From: Chuck Lever <chuck.lever@oracle.com>
Subject: Re: mount.nfs4 hangs when rpcbind is not reachable
Date: Fri, 23 Apr 2010 12:03:56 -0400
Message-ID: <4BD1C4EC.8050404@oracle.com>
References: <alpine.LSU.2.01.1004231717180.2242@obet.zrqbmnf.qr> <4BD1BD72.2030709@oracle.com> <alpine.LSU.2.01.1004231750380.20942@obet.zrqbmnf.qr>
Mime-Version: 1.0
Content-Type: text/plain; charset=US-ASCII; format=flowed
Cc: linux-nfs@vger.kernel.org
To: Jan Engelhardt <jengelh-nopoi9nDyk+ELgA04lAiVw@public.gmane.org>
In-Reply-To: <alpine.LSU.2.01.1004231750380.20942-SHaQjdQMGhDmsUXKMKRlFA@public.gmane.org>
Sender: linux-nfs-owner@vger.kernel.org

On 04/23/2010 11:53 AM, Jan Engelhardt wrote:
> On Friday 2010-04-23 17:32, Chuck Lever wrote:
>> On 04/23/2010 11:18 AM, Jan Engelhardt wrote:
>>>
>>> I just noticed that in a diskless-system initramfs, mount.nfs4 appears
>>> to hang whenever it cannot get a response (any response) from the
>>> rpcbind port. If there is no rpcbind running and thus, TCP RST is sent,
>>> fine. But if it's dropped, like when the "lo" device is not in the "up"
>>> state (as can easily happen at this stage of boot), mount.nfs4 waits
>>> forever.
>>
>> The rpcbind registration RPC request is "hard".  Maybe it should be "soft".
>>
>> But a better question is why are you doing an NFS mount if "lo" is not up?
>
> Don't ask me. When the kernel has started, lo is in the down state, and
> does not have any addresses assigned either. Distros have to currently
> do that themselves - usually only after the root filesystem has been
> moutned. I just ran into and reported that issue where lo is down the
> entire initramfs time. Needless to say NFSv3 has no problems with lo
> being down.

... that we know of.  I don't think statd and lockd would work in this 
case, but I've never tried it.

NFSv4 mount backgrounding hasn't worked until recently either, fwiw.

>> NFS has never worked in this case, because there would be no way for
>> the kernel to communicate with user space.
>
> Netlink and ioctls work without lo ;-)

Sure, but RPC doesn't go over ioctls :-)

> In fact, you'd be surprised how much of Linux works without an enabled
> lo device.
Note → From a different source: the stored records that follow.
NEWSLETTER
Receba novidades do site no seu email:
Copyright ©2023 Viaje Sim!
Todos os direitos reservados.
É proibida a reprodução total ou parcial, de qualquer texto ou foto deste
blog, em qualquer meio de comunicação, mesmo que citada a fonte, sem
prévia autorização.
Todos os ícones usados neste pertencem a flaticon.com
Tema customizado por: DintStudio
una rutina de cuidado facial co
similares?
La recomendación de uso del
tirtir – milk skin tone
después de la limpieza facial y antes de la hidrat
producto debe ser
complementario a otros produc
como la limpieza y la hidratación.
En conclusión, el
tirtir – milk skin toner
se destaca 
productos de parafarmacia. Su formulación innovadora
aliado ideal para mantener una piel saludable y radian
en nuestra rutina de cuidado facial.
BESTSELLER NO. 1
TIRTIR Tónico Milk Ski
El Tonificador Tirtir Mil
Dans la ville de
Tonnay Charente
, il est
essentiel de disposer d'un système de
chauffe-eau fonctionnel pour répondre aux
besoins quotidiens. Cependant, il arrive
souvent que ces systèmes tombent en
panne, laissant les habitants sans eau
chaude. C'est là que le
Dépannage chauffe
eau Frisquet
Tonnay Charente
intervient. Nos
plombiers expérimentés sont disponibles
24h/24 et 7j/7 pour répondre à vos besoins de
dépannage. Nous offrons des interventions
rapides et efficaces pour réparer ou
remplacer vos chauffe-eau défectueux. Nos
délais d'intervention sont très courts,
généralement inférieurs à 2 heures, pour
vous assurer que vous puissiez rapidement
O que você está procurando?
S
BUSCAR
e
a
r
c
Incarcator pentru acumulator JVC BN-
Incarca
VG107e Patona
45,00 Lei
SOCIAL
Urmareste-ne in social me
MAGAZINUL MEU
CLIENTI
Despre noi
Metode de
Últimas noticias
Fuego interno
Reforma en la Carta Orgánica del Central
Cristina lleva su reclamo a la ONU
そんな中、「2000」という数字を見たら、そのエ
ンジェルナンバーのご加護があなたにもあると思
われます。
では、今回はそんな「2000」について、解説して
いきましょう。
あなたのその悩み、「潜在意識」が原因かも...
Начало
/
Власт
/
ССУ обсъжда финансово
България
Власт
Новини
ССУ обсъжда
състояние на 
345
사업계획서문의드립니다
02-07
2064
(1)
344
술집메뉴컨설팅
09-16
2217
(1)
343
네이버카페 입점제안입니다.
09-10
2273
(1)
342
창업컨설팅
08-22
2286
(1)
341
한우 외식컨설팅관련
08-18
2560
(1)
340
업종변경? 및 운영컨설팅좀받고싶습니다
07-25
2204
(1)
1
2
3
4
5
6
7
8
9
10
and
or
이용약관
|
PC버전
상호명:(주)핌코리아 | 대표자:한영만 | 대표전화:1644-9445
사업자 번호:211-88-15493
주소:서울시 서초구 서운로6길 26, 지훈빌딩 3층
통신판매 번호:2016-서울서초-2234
Part of it may be because eth0 is up and has an address that
> can be used to do loopbacking ('local 192.168.1.15 dev eth0 proto
> kernel scope host src 192.168.1.15' in `ip route list table local`).

So, one way to address this would be if kernel_connect() returns a 
distinctive errno in this case (I would expect something like ENETDOWN) 
and then have the RPC transport behave as if it had received ECONNREFUSED.

Are you in a position to enable RPC debugging before doing that mount? 
If so, you can do

   # rpcdebug -m rpc -s trans

or, if rpcdebug isn't available, try

   # echo 128 > /proc/sys/sunrpc/rpc_debug

then try the mount. Look in /var/log/messages for the debugging messages.

If not, I'll have to find a way to try it here.

-- 
chuck[dot]lever[at]oracle[dot]com